Hence why I am saying : as well as putting forward the structural reforms required from parochial boy's analysis, the Left should also look into making it easier for young people to get jobs. Right now the unions in Spain are labour aristocracy. The same phenomenon that - in other countries - held back womens rights in the workplace to reduce the supply of labour so they could bargain for more. No wonder they have a terrible image.

A big part of the problem is back in the winds of history - the latin countries developed communist inspired trade unions who saw there role to be the wholesale overturning of capitalism and obstinate, unambiguous opposition to the bosses.

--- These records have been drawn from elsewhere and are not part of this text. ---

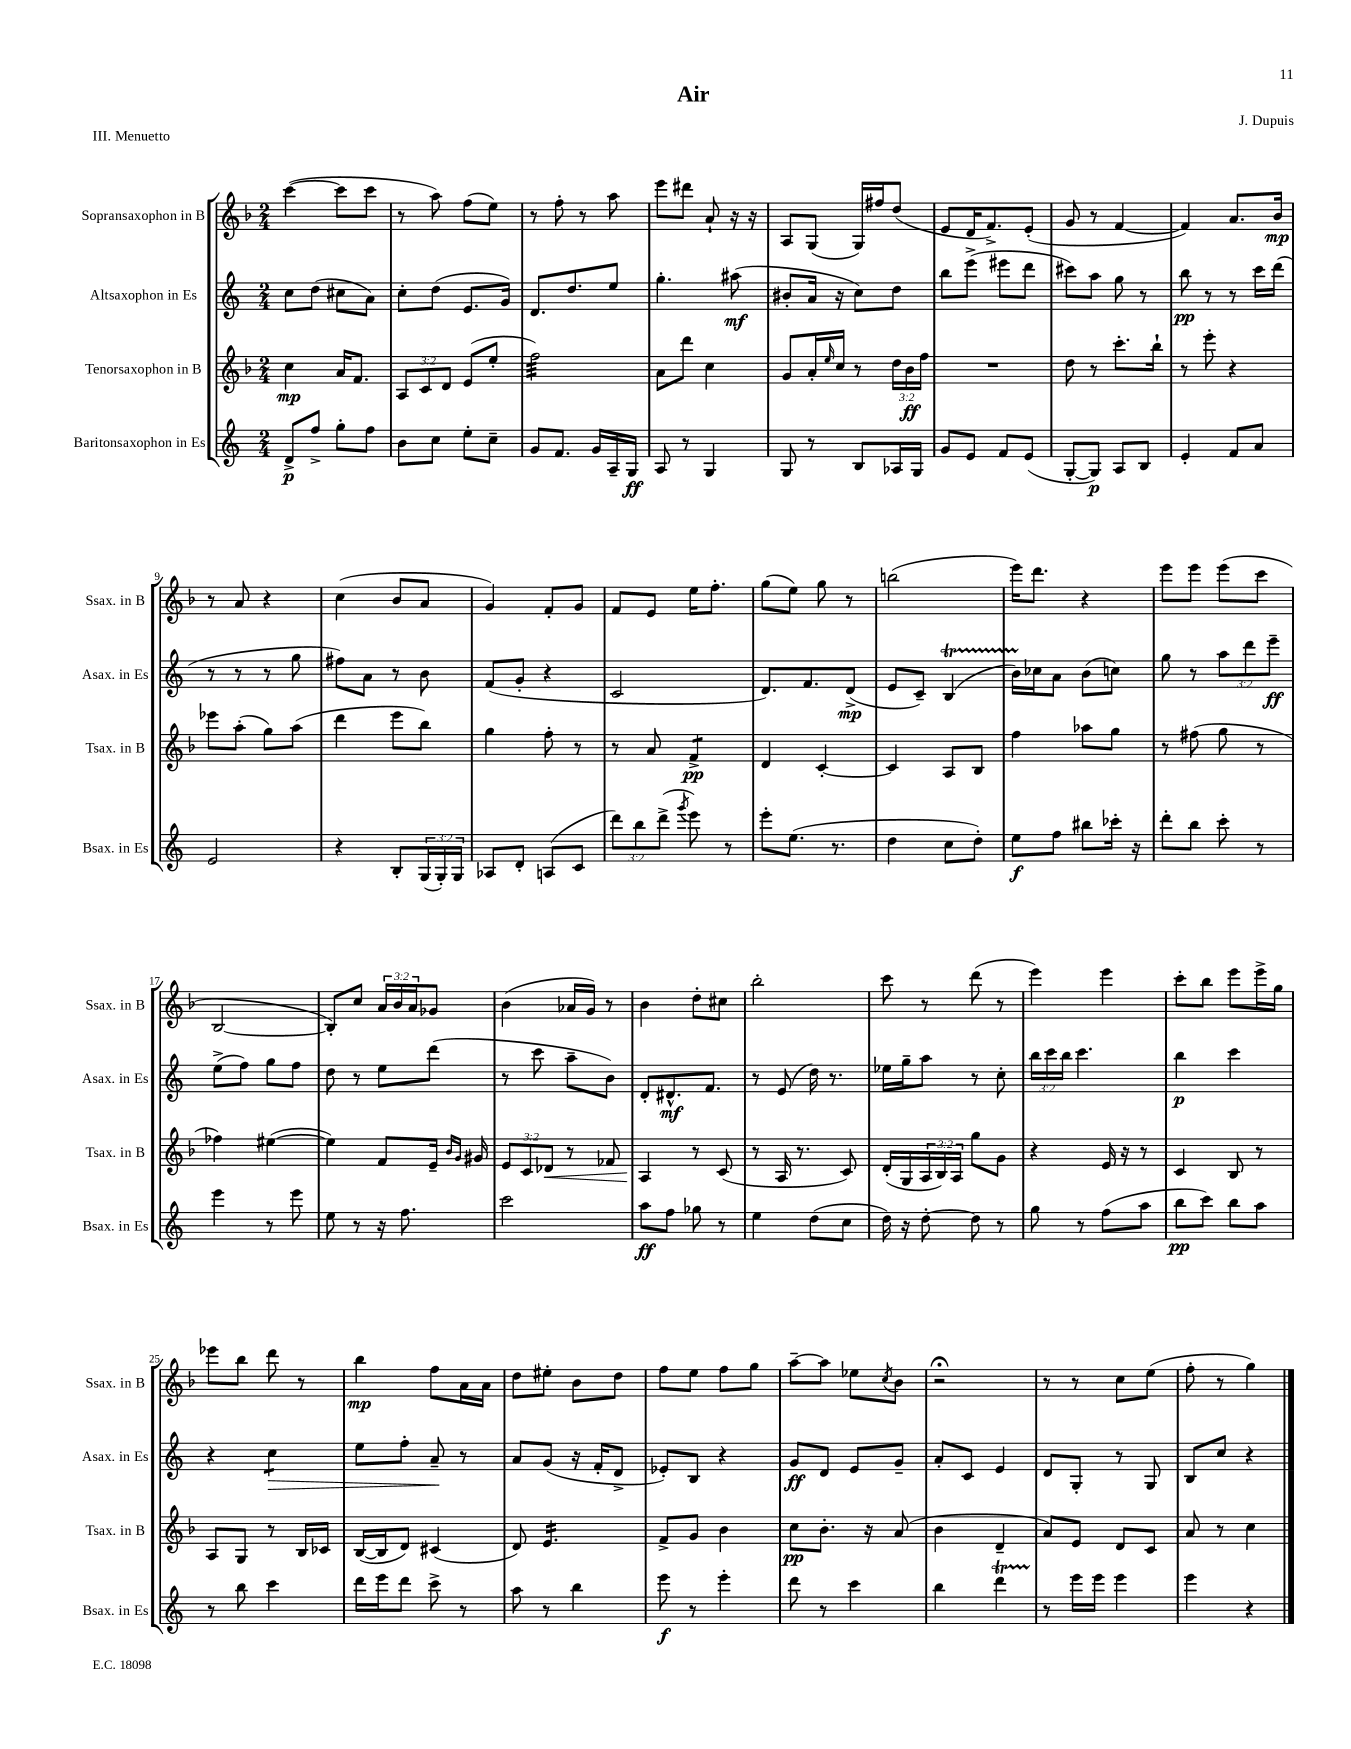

**kern	**kern	**kern	**kern
*staff4	*staff3	*staff2	*staff1
*clefG2	*clefG2	*clefG2	*clefG2
*k[]	*k[b-]	*k[]	*k[b-]
*M2/4	*M2/4	*M2/4	*M2/4
8d^/L	4cc\	8cc\L	([4ccc\
8ff^/J	.	(8dd\J	.
8gg'\L	16a/LK	8cc#\L	8ccc\]L
.	8.f/J	.	.
8ff\J	.	8a\J)	8ccc\J
=	=	=	=
8b\L	12A/L	8cc'\L	8r
.	12c/	.	.
8cc\J	.	(8dd\J	8aa\)
.	12d/J	.	.
8ee'\L	(8e/L	8.e/L	(8ff\L
8cc~\J	8ee'/J	.	8ee\J)
.	.	16g/Jk)	.
=	=	=	=
8g/L	2ff\)	8.d/L	8r
8.f/J	.	.	8ff'\
.	.	8.dd/	.
.	.	.	8r
16g/LL	.	.	.
16A~/	.	8ee/J	8aa\
16G/JJ	.	.	.
=	=	=	=
8A/	8a\L	4.gg'\	8eee\L
8r	8ddd\J	.	8ddd#\J
4G/	4cc\	.	8a`/
.	.	(8aa#\	16r
.	.	.	16r
=	=	=	=
8G/	8g/L	8b#'/L	8A/L
8r	16a'/L	16a/Jk	(8G/J
.	16qqee/	.	.
.	16cc/JJ	16r	.
8B/L	8r	8cc\L)	16G/LL)
.	.	.	16ff#/J
16A-/L	24dd\LL	8dd\J	(8dd/J
.	24b-\	.	.
16G/JJ	.	.	.
.	24ff\JJ	.	.
=	=	=	=
8g/L	2r	8bb\L	8e/L
8e/J	.	(8eee^\J	16d/K
.	.	.	8.f^/)
8f/L	.	8eee#\L	.
(8e/J	.	8ddd\J	(8e'/J
=	=	=	=
[8G'/L	8dd\	8ccc#\L)	8g/
8G/]J)	8r	8aa\J	8r
8A/L	8.ccc'\L	8gg\	[4f/
8B/J	.	8r	.
.	16bb-`\Jk	.	.
=	=	=	=
4e'/	8r	8bb\	4f/])
.	8eee'\	8r	.
8f/L	4r	8r	8.a/L
8a/J	.	16ccc\LL	.
.	.	(16ddd\JJ	16b-/Jk
=	=	=	=
2e/	8eee-\L	8r	8r
.	(8aa'\J	8r	8a/
.	8gg\L)	8r	4r
.	(8aa\J	8gg\	.
=	=	=	=
4r	4ddd\	8ff#\L)	(4cc\
.	.	8a\J	.
8B'/L	8eee\L	8r	8b-/L
(24G/L	8bb-\J)	8b\	8a/J
24G'/)	.	.	.
24G/JJ	.	.	.
=	=	=	=
8A-/L	4gg\	(8f/L	4g/)
8d'/J	.	8g'/J	.
(8A/L	8ff'\	4r	8f'/L
8c/J	8r	.	8g/J
=	=	=	=
12ddd\L)	8r	2c/	8f/L
12bb\	.	.	.
.	8a/	.	8e/J
(12ddd^\J	.	.	.
8qggg/	.	.	.
8eee\)	4f^/	.	16ee\LK
.	.	.	8.ff'\J
8r	.	.	.
=	=	=	=
8eee'\L	4d/	8.d/L)	(8gg\L
(8.ee\J	.	.	8ee\J)
.	.	8.f/	.
.	[4c'/	.	8gg\
8.r	.	.	.
.	.	(8d^/J	8r
=	=	=	=
4dd\	4c/]	8e/L	(2bb\
.	.	8c~/J)	.
8cc\L	8A/L	(4B/	.
8dd'\J)	8B-/J	.	.
=	=	=	=
8ee\L	4ff\	16b\LL)	16eee\LK)
.	.	16cc-\J	8.ddd\J
8ff\J	.	8a\J	.
8bb#\L	8aa-\L	(8b\L	4r
16ccc-'\Jk	8gg\J	8cc\J)	.
16r	.	.	.
=	=	=	=
8ddd'\L	8r	8gg\	8eee\L
8bb\J	(8ff#\	8r	8eee\J
8ccc'\	8gg\	12aa\L	(8eee\L
.	.	12ddd\	.
8r	8r	.	8ccc\J
.	.	12eee~\J	.
=	=	=	=
4eee\	4ff-\)	(8ee^\L	[2B-/
.	.	8ff\J)	.
8r	([4ee#\	8gg\L	.
8eee\	.	8ff\J	.
=	=	=	=
8ee\	4ee#\])	8dd\	8B-'/]L)
8r	.	8r	8cc/J
16r	8f/L	8ee\L	24a/LL
.	.	.	24b-/
8.ff\	.	.	.
.	.	.	24a/J
.	16e~/Jk	(8ddd\J	8g-/J
.	16qqb-/LL	.	.
.	16qqg/JJ	.	.
.	16g#/	.	.
=	=	=	=
2ccc\	12e/L	8r	(4b-\
.	12c/	.	.
.	.	8ccc\	.
.	12d-/J	.	.
.	8r	8aa~\L	16a-/LL
.	.	.	16g/JJ)
.	8f-/	8b\J)	8r
=	=	=	=
8aa\L	4A/	8d'/L	4b-\
8ff\J	.	8.d#^^/	.
8gg-\	8r	.	8dd'\L
.	.	8.f/J	.
8r	(8c/	.	8cc#\J
=	=	=	=
4ee\	8r	8r	2bb-'\
.	16A/	(8e/	.
.	8.r	.	.
(8dd\L	.	16dd\)	.
.	.	8.r	.
8cc\J	8c/)	.	.
=	=	=	=
16dd\)	(16d'/LL	16ee-\LL	8ccc\
16r	16G/	16gg~\J	.
[8dd'\	24A/	8aa\J	8r
.	24B-/)	.	.
.	24A/JJ	.	.
8dd\]	8gg\L	8r	(8ddd\
8r	8g\J	8cc'\	8r
=	=	=	=
8gg\	4r	24bb\LL	4eee\)
.	.	24ccc\	.
.	.	24bb\JJ	.
8r	.	4.ccc\	.
(8ff\L	16e/	.	4eee\
.	16r	.	.
8aa\J	8r	.	.
=	=	=	=
8bb\L	4c/	4bb\	8ccc'\L
8ccc\J)	.	.	8bb-\J
8bb\L	8B-/	4ccc\	8eee\L
8aa\J	8r	.	16eee^\L
.	.	.	16gg\JJ
=	=	=	=
8r	8A/L	4r	8eee-\L
8bb\	8G/J	.	8bb-\J
4ccc\	8r	4cc\	8ddd\
.	16B-/LL	.	8r
.	16c-/JJ	.	.
=	=	=	=
16ddd\LL	([16B-/LL	8ee\L	4bb-\
16eee\J	16B-/]J	.	.
8ddd\J	8d/J)	8ff'\J	.
8ccc^\	(4c#/	8a~/	8ff\L
8r	.	8r	16a\L
.	.	.	16a\JJ
=	=	=	=
8aa\	8d/)	8a/L	8dd\L
8r	4.e/	(8g/J	8ee#'\J
4bb\	.	16r	8b-\L
.	.	16f'/LK	.
.	.	8d^/J	8dd\J
=	=	=	=
8eee\	8f^/L	8e-'/L)	8ff\L
8r	8g/J	8B/J	8ee\J
4eee'\	4b-\	4r	8ff\L
.	.	.	8gg\J
=	=	=	=
8ddd\	8cc\L	8g/L	[8aa~\L
8r	8.b-'\J	8d/J	8aa\]J
4ccc\	.	8e/L	8ee-\L
.	16r	.	.
.	.	.	8qcc/
.	(8a/	8g~/J	8b-\J
=	=	=	=
4bb\	4b-\	8a'/L	2r;
.	.	8c/J	.
4ddd\	4d~/	4e/	.
=	=	=	=
8r	8a/L)	8d/L	8r
16eee\LL	8e/J	8G'/J	8r
16eee\JJ	.	.	.
4eee\	8d/L	8r	8cc\L
.	8c/J	8G/	(8ee\J
=	=	=	=
4eee\	8a/	8B/L	8ff'\
.	8r	8cc/J	8r
4r	4cc\	4r	4gg\)
==	==	==	==
*-	*-	*-	*-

In the more succesful countries, there has always been a more collaborative relationship.

I'm not sure the answer is "weaken" the trade unions, at the risk of winding up with the opposite side of the story, which is the horror of the UK/US style liberal labour market, but instead to somehow change the remit in which they operate; so that you wind up with something closer to the German or Swiss model of trade unionism.

As for the liberalisation argument. Well isn't it just the case that you wind up displacing the problem from the young to the old? And in any case, France has gone through a series of liberalisation, and the issue at hand has not budged. So I am minded to think the structural issues - be it deindustrialisation, industrial and fiscal policy, the pain and failure of an economic transition - all count for more at the end of the day.